There’s always more to people than meets the eye.
Take me for instance.
I can be critical and evaluative as will be immediately apparent from my other posts on this site. Certainly, as one who seeks to cultivate that cool beloved of writers, I like to come across in my prose as ironic, objective and knowing. The result of this affectation is that it is sometimes difficult for me to reveal other (perhaps more genuine) aspects of my personality. This difficulty is nothing cognitive or philosophical – it’s emotional. The truth be told, it’s foolish embarrassment. In a writer’s world where only knowing irony is respected highly (or so I believe), I’m sometimes a little ashamed to be my other self.
There is a part of me – I hope the bigger part – which isn’t really the literary hipster. I recognise the source of my need to come across all literati, it partly stems from my great admiration of great writers such as Graham Greene and Jenny Diski. Thankfully, I also recognise that this isn’t in fact the entire me. My occluded traits are, in actuality, more hippy than hipster. Indeed, my first literary love is poetry and there remains within the person who still is inspired by dawn, by love and romance, and by beautiful summer days. I still feel much poetic joy when contemplating the memory of clear May skies over the East Sussex coastline or the Chiltern Hills in the summertime.
Not ironic and knowing, but me nonetheless.
I hope to retain this innocence for as long as possible. My middle age has arrived and the glow of inspiration hasn’t quite faded into Wordsworth’s light of common day just yet. Even better, I am lucky enough to still be enjoying incredible discovery moments; that is, when new things inspire me. I can recall many such instances when I moved from a position of thinking that I didn’t like this or that, to having the object or artform reveal its brilliance. That moment is like entry into a entire new world of beauty.

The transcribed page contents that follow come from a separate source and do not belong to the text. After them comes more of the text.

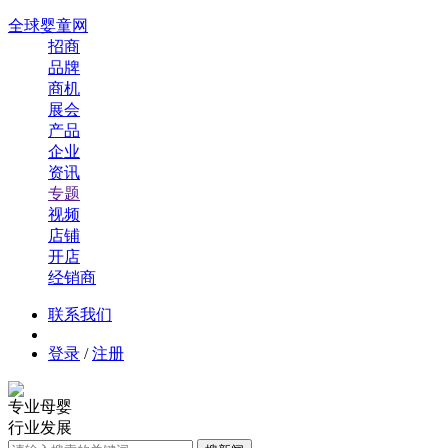
全球婴童网
招商
品牌
商机
展会
产品
企业
资讯
专题
视频
店铺
开店
经销商
联系我们
登录
/
注册
专业母婴
行业发展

Examples of these discovery moments include the occasion where I discovered the harmonic brilliance of jazz (listening to the saxophone solo on Jenine by Eddie Jefferson, incidently), and specific moment when I understood the point of operatic singing (listening to Greig’s Solveig’s Song one summer morning at 4am); or one day in Leeds when I looked into the eyes of a tramp (US English: bum) whom I would normally have recoiled from, and realised that this was someone I could share my cigarettes with and have a laugh or two.
And there’s another, recent one. It’s really close to where I am typing and where you are reading. In fact it’s this here WordPress.com
I created this blog at the start of 2015 thinking that it would be a useful medium through which to get my thoughts, ideas and essays out into the world (not an entirely successful endeavour, looking at the stats). However, following last week’s first foray into the Community Pool, I learned that the most enjoyable aspect of blogging isn’t having others read your work necessarily. It’s the sharing. It’s the reading of other brilliant work that exists here, and exchanging feedback with fellow writers.
There’s a collective wisdom here which I am finding myself extremely happy to be a part of. It’s something that we’re all creating together. This aspect is reinforcing a message that I once knew well, but am always having to re-learn – that is, it’s not about me, the “I”; it’s about us, the “we”. One of Michaelangelo’s favourite sayings was apparently ancora imparo (“still I am learning”). Long may that continue to be the case.